[[ Given passage open ]]

The parents' guide to what's in this app.

Educational Value

Kids can learn strategic thinking; practice exercising logic to plan ahead and solve puzzles; and learn to solve problems in multiple ways. During the cut scenes, they can also read the story. Though a lack of hints will hinder kids' learning because they won't know specific objectives, approaching the same puzzle with different goals encourages flexible thinking, so Star Wars - Heroes Path does have learning potential -- at least, so long as the in-app purchases last.

Ease of Play

Easy to learn and provides visual instructions as new skills and obstacles are introduced.

Violence & Scariness

Storm troopers do shoot to kill, but there is no blood or gore -- momentary flash, and then the screen fades out.

Sexy Stuff
Language
Consumerism

The game is regularly $3.99 to purchase although it's currently available for free. There are also ads and lots of opportunities for in-app purchases. Game is linked to Star Wars franchise.

[[ Given passage closed ]]

● Exercise instructions:
1. Copy out the point-tracking entries below word for word, leaving out the picture markers.
2. Continue the parents' review of the Star Wars - Heroes Path app, starting after its final sentence.

[[ Input records open ]]

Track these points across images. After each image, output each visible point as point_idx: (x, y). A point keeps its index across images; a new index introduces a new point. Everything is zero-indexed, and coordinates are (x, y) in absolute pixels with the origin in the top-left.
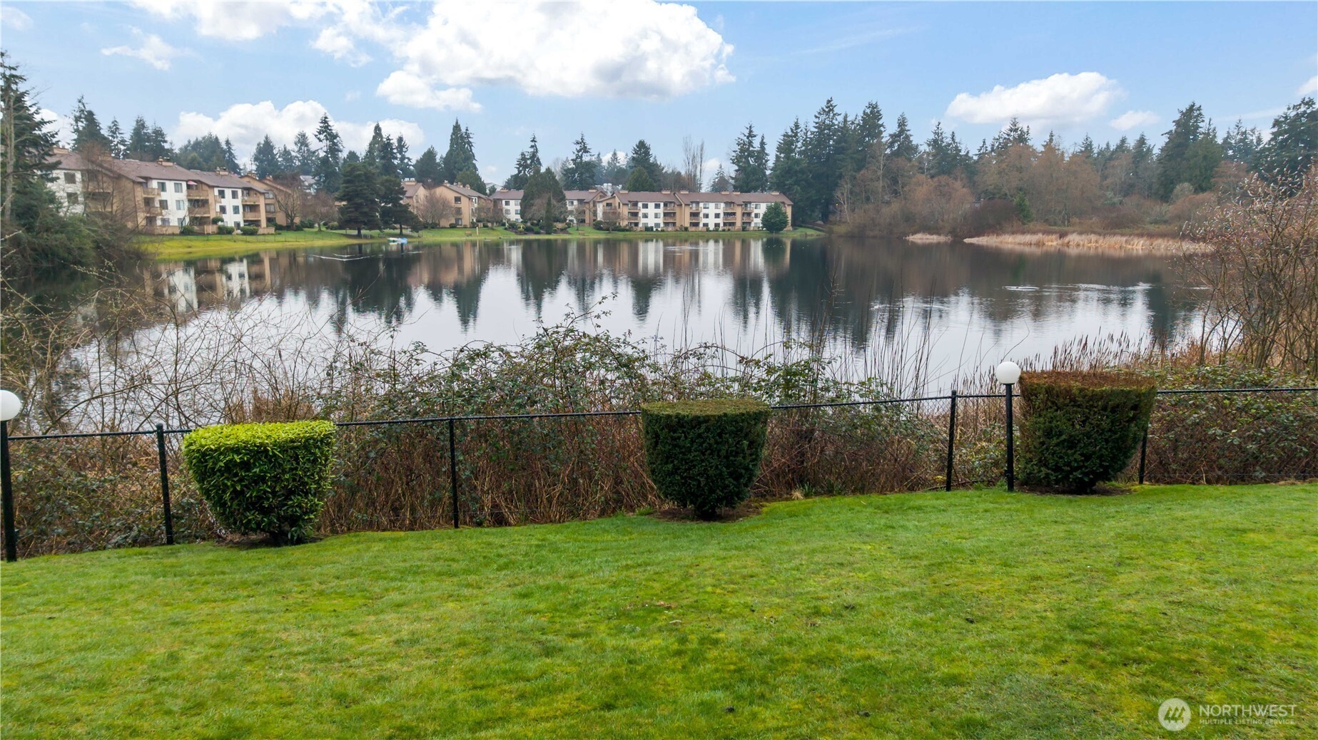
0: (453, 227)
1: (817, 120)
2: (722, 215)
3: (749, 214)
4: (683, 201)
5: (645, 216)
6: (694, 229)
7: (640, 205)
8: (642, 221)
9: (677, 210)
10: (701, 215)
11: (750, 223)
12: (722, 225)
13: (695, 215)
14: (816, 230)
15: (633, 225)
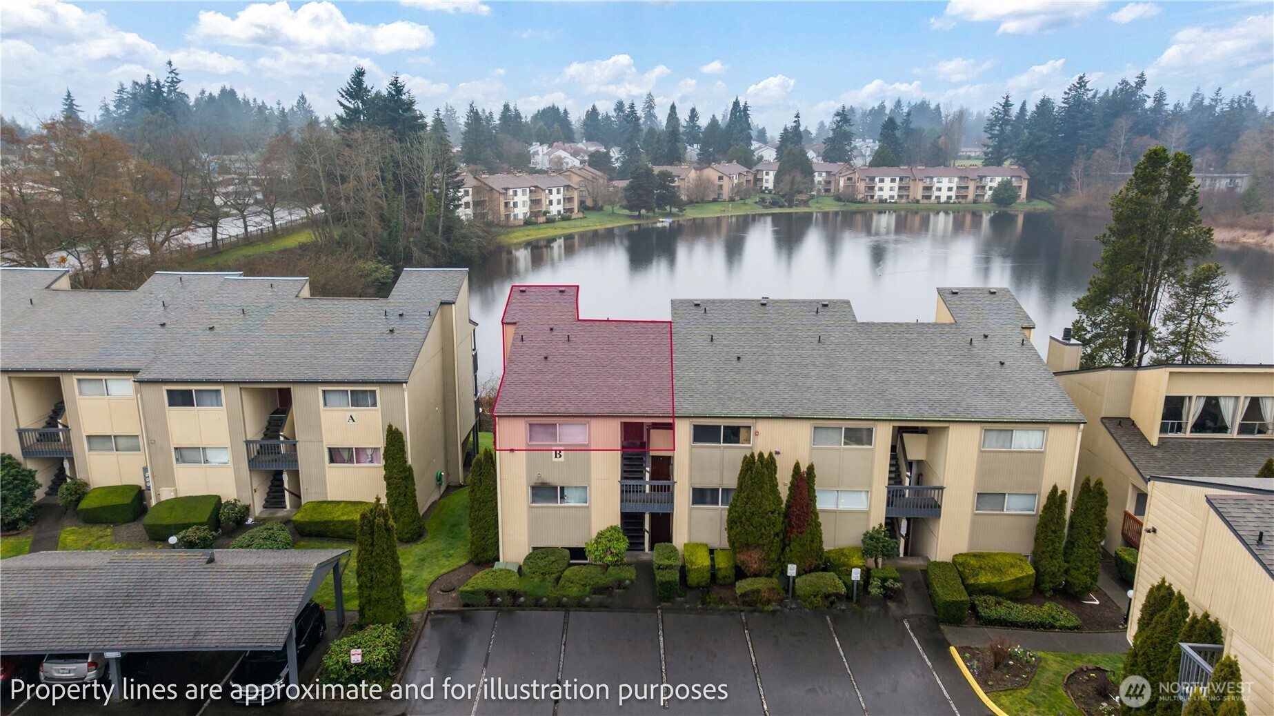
0: (715, 201)
1: (1066, 96)
2: (955, 189)
3: (983, 187)
4: (919, 176)
5: (881, 189)
6: (925, 201)
7: (877, 180)
8: (877, 194)
9: (912, 184)
10: (934, 189)
11: (984, 196)
12: (954, 197)
13: (928, 189)
14: (1050, 203)
15: (869, 198)
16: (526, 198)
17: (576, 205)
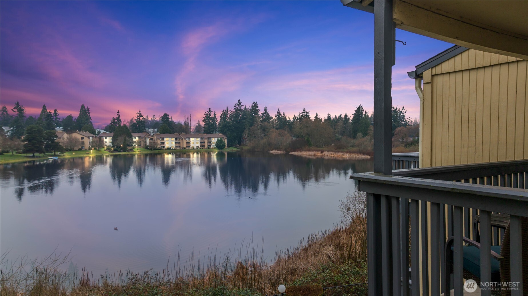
2: (199, 143)
3: (210, 142)
4: (183, 137)
5: (167, 143)
6: (188, 148)
7: (165, 139)
8: (166, 145)
9: (181, 141)
10: (191, 143)
11: (211, 146)
12: (199, 147)
13: (188, 143)
14: (237, 148)
15: (162, 147)
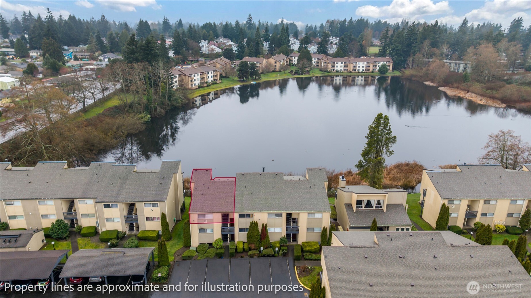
0: (273, 71)
2: (365, 67)
3: (376, 66)
4: (351, 61)
5: (337, 67)
6: (354, 71)
7: (336, 63)
8: (336, 69)
9: (349, 65)
10: (357, 67)
11: (376, 69)
12: (364, 70)
13: (355, 67)
14: (400, 72)
15: (333, 70)
16: (199, 77)
17: (218, 78)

[[ Input records closed ]]

● Activity answers:
1.
Track these points across images. After each image, output each visible point as point_idx: (x, y). A point keeps its index across images; a new index introduces a new point. Everything is zero-indexed, and coordinates are (x, y) in absolute pixels with the origin in the top-left.
0: (453, 227)
1: (817, 120)
2: (722, 215)
3: (749, 214)
4: (683, 201)
5: (645, 216)
6: (694, 229)
7: (640, 205)
8: (642, 221)
9: (677, 210)
10: (701, 215)
11: (750, 223)
12: (722, 225)
13: (695, 215)
14: (816, 230)
15: (633, 225)
0: (715, 201)
1: (1066, 96)
2: (955, 189)
3: (983, 187)
4: (919, 176)
5: (881, 189)
6: (925, 201)
7: (877, 180)
8: (877, 194)
9: (912, 184)
10: (934, 189)
11: (984, 196)
12: (954, 197)
13: (928, 189)
14: (1050, 203)
15: (869, 198)
16: (526, 198)
17: (576, 205)
2: (199, 143)
3: (210, 142)
4: (183, 137)
5: (167, 143)
6: (188, 148)
7: (165, 139)
8: (166, 145)
9: (181, 141)
10: (191, 143)
11: (211, 146)
12: (199, 147)
13: (188, 143)
14: (237, 148)
15: (162, 147)
0: (273, 71)
2: (365, 67)
3: (376, 66)
4: (351, 61)
5: (337, 67)
6: (354, 71)
7: (336, 63)
8: (336, 69)
9: (349, 65)
10: (357, 67)
11: (376, 69)
12: (364, 70)
13: (355, 67)
14: (400, 72)
15: (333, 70)
16: (199, 77)
17: (218, 78)

2.
Drinking, Drugs & Smoking

What parents need to know

Parents need to know that Star Wars - Heroes Path is more like a digital board game than a video game. Based on the first movie in the series -- Star Wars: Episode IV: A New Hope -- kids take on the computer in a turn-based strategy game in which they avoid enemies to reach certain goals, outlined by Yoda. Though the bad guys can shoot laser guns, there is no blood or death; characters simply disappear when that round ends. Whether you download the game while it's free or pay the usual $3.99, you're still likely to spend money to unlock chapters and characters and buy hints and special powers. Disney's privacy policy is all-encompassing and doesn't specifically address this app, but it details the types of information they collect and share.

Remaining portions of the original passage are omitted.